(RAW DATA begins)

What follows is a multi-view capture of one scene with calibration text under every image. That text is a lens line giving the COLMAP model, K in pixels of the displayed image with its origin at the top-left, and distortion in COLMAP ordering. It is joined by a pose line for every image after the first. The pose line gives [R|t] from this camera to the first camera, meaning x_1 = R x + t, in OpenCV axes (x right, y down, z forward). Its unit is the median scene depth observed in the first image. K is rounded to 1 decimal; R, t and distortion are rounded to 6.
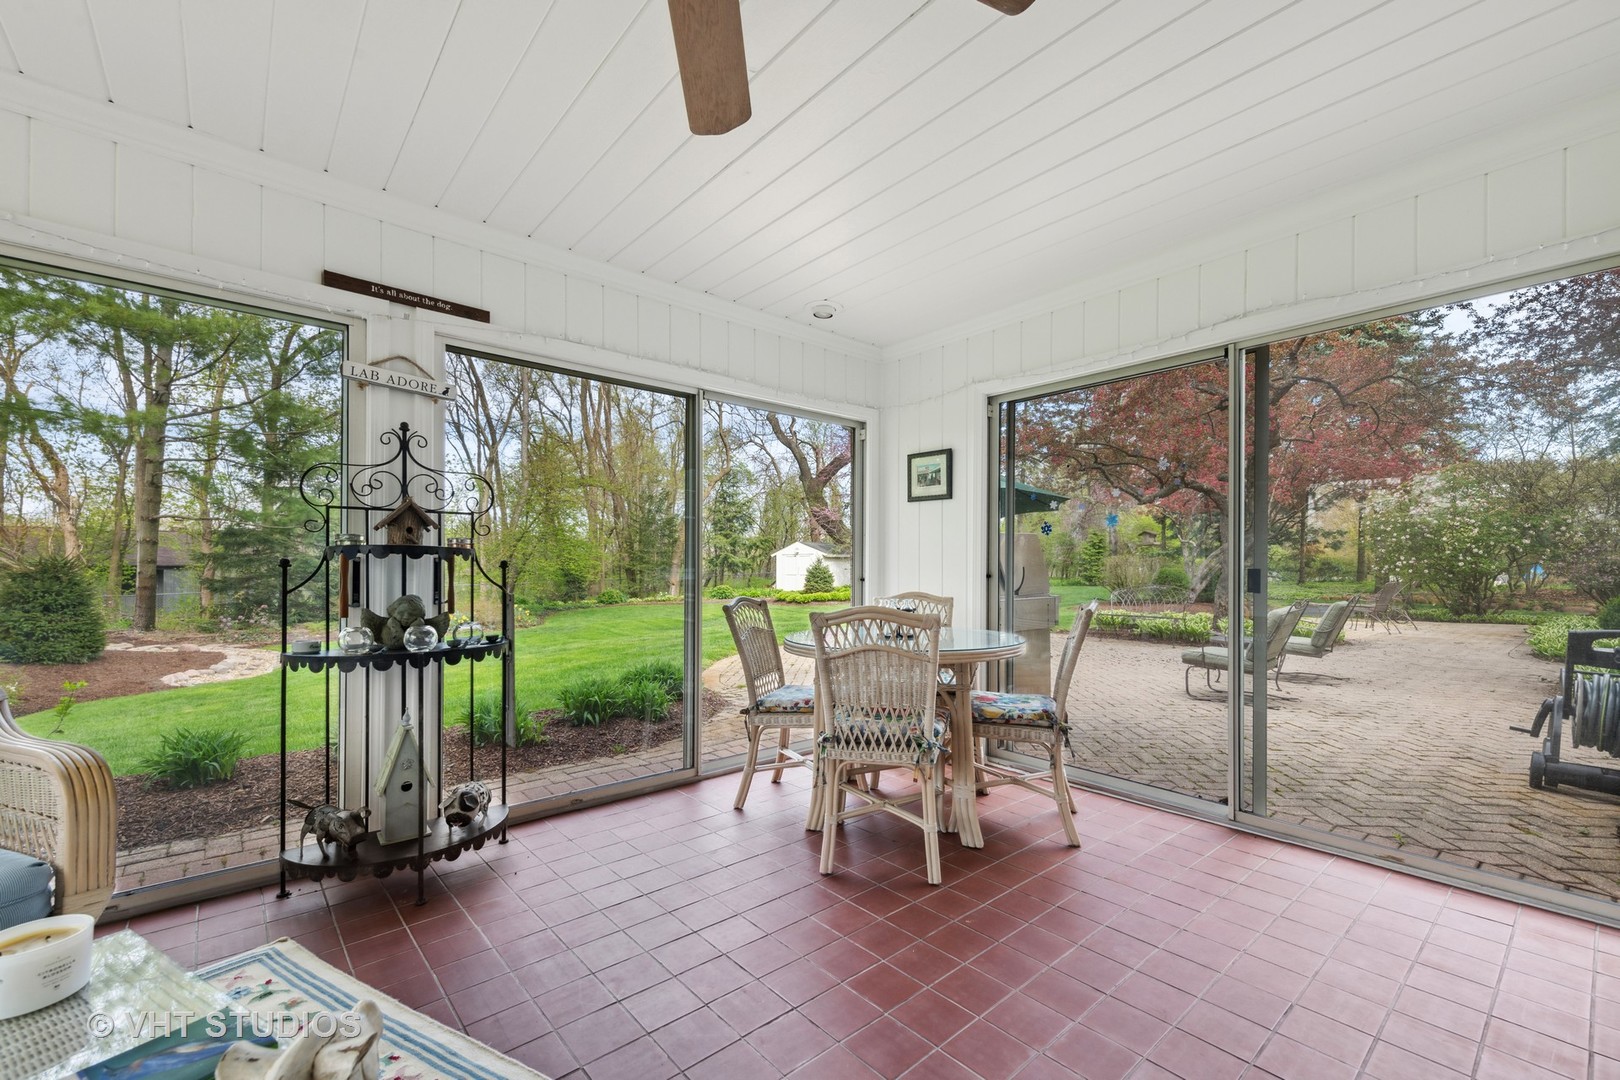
lens RADIAL K [[672.4, 0, 807.0], [0, 672.4, 562.0], [0, 0, 1]] dist [-0.000644, -0.000055]
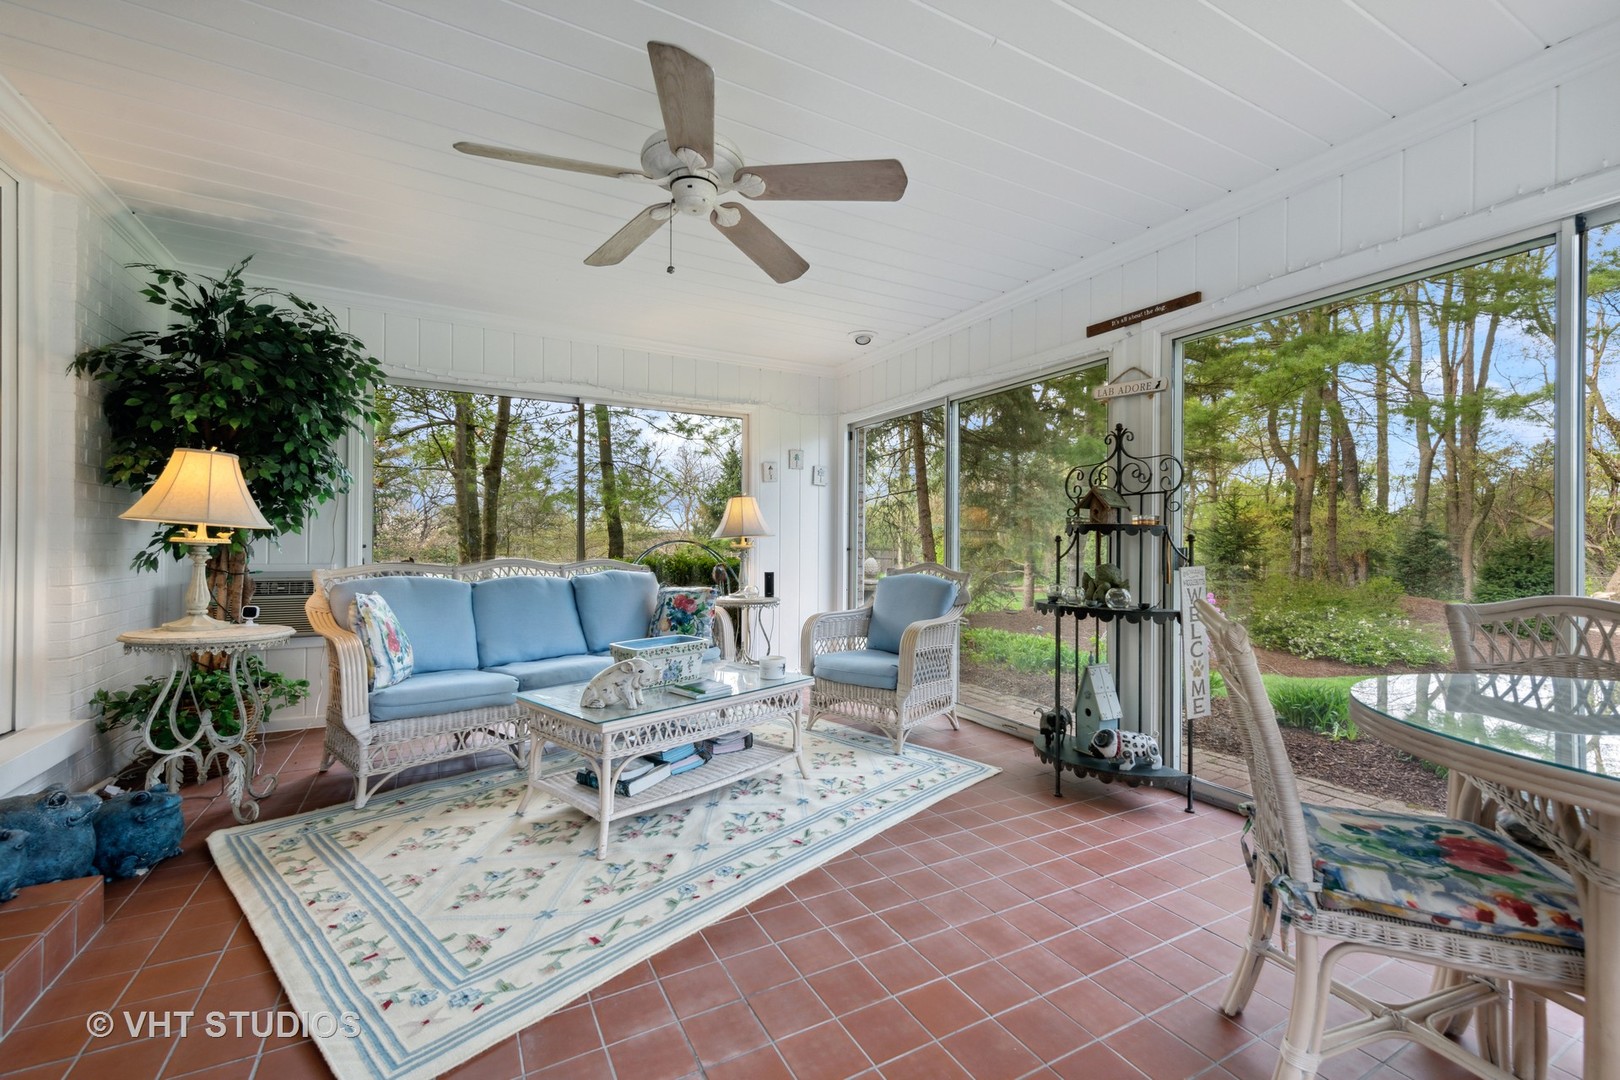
lens RADIAL K [[653.6, 0, 804.6], [0, 653.6, 535.5], [0, 0, 1]] dist [0.001527, 0.002704]
pose [[-0.229243, -0.012986, -0.973283, 0.681729], [0.003276, 0.999895, -0.014113, 0.011679], [0.973364, -0.006424, -0.229176, 0.697017]]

(RAW DATA ends)

• AIM OF THE EXERCISE
Leave out the pictures. Transcribe the rest of the listing above exactly.

• RESPONSE TO THE EXERCISE
What follows is a multi-view capture of one scene with calibration text under every image. That text is a lens line giving the COLMAP model, K in pixels of the displayed image with its origin at the top-left, and distortion in COLMAP ordering. It is joined by a pose line for every image after the first. The pose line gives [R|t] from this camera to the first camera, meaning x_1 = R x + t, in OpenCV axes (x right, y down, z forward). Its unit is the median scene depth observed in the first image. K is rounded to 1 decimal; R, t and distortion are rounded to 6.
lens RADIAL K [[672.4, 0, 807.0], [0, 672.4, 562.0], [0, 0, 1]] dist [-0.000644, -0.000055]
lens RADIAL K [[653.6, 0, 804.6], [0, 653.6, 535.5], [0, 0, 1]] dist [0.001527, 0.002704]
pose [[-0.229243, -0.012986, -0.973283, 0.681729], [0.003276, 0.999895, -0.014113, 0.011679], [0.973364, -0.006424, -0.229176, 0.697017]]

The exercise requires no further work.